Comment by leonard matthews on December 13, 2009 at 5:28 pm

your not much better than brown ..,if you are anything like adecent bloke ,and not full of lies like blair and brown you will give us the vote on the e.u. that lies about we need the e.u for jobs is a lot of hot air. we will be better of out of the e.u. you cant relie on europe for jobs , and another thing seeing as you and blair and brown have given every thing that we stood for to the e. u . this is the worst thing you lot have done the lot of you should hang your heads in shame for selling out britain to europe .,, all of you should be tried for treason against this country,, you are going to wish you never sold us out ,, when the e.u. get moving to do what they been wanting to do all along , and i recon you lot already know . so i honestly can see you all becomming obsolete and there being just a pupet government .. about five or six people doing what the e.u. wants

Comment by John Smith on January 10, 2010 at 9:45 am

Wiyh respect A GAINST TARGETS when cleaning was put to outside competition, schedules of what was to be cleaned, how frequent and by what means and using specified cleaning agents should all have been specified in the tendering document. This is the standard by which the cleaning should be judged and complaints made to the firm carrying out the cleaning. If the tendering schedule was poorly done, blame your management not the cleaners.

Comment by David Stimpson on March 3, 2010 at 9:13 pm

You say “We want local NHS Trusts to have a choice of Electronic Patient Record systems within a framework of open standards so that local NHS services can meet the needs of local patients whilst being able to link up with the rest of the NHS”.

How on earth do you expect this to happen without somebody managing its delivery? Who will enable this ‘linking-up’?
Open standards are very well but they also are variable in their implementation. Who will ensure that IT systems are implemented in such a way to enable their integration?
Finally, who will ensure that systems implemented locally are robust and able to be relied upon once critical to the patient care pathway?

Either you are genuine yet lack NHS experience as evident by your comments or you are exhibiting classic Tory contempt for the NHS as you know your plans would only destabilise and fragment IT across the Organisation.

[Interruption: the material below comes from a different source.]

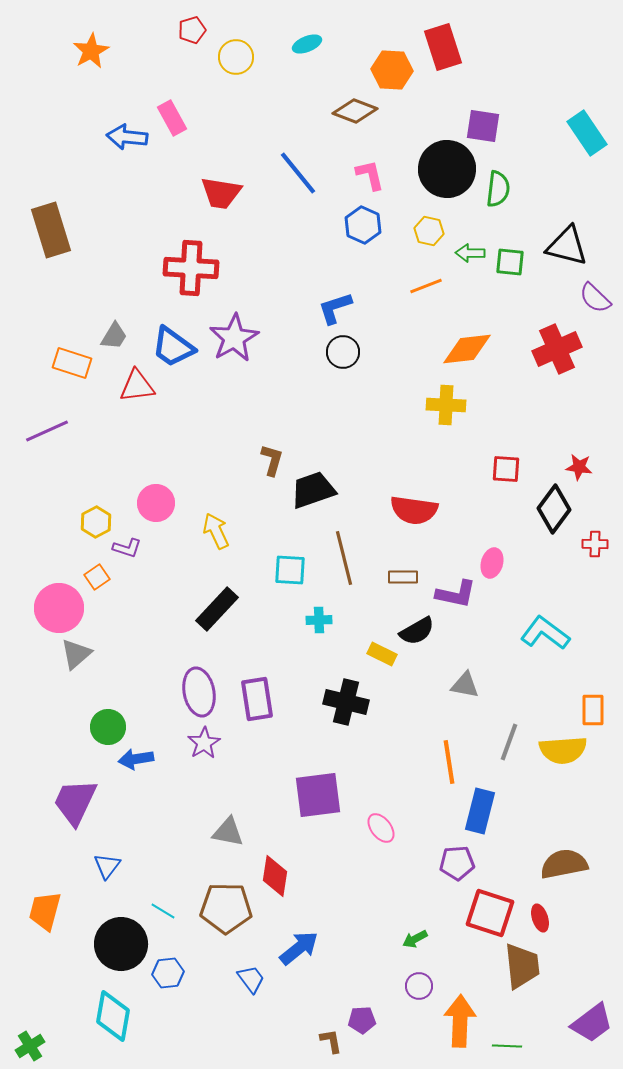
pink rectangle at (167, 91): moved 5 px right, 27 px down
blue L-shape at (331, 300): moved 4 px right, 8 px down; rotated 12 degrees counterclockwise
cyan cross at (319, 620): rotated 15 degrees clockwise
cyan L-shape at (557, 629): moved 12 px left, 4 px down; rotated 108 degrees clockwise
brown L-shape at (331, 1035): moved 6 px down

Comment by Gordon MacLellan FRCS on March 14, 2010 at 8:03 pm

The rapid introduction of Electronic Patient records in some hospitals assumes that they will be cofidential. We know that will not be the case.
This weekend we read that the Inland Revenue have bought details of private Bank accounts from a French source to chase people for tax.. If bank accounts are not secure, nor are our health records.
Just consider for one moment the implication of seeking Life Insurance to support a Mortgage and having had a Hepatitis or HIV test in connection with one’s employment (I am a Surgeon and therefore in a high risk category for some insurers). Insurance could be denied or loaded with no reason being given.
No government is entitled to my medical records. They are private.
If I want to share them or part of them I could ask for the necessary data to be put on a memory stick so I could take it on holiday with me ar if I go to another GP or Hospital in the UK.
There is no need for the Big Brother ‘Spine’.
It is URGENT that this is stopped on 7th may.
If not we will all have lost the last shred of privacy to which we are entitled.
Please speak up NOW and TELL EVERYONE.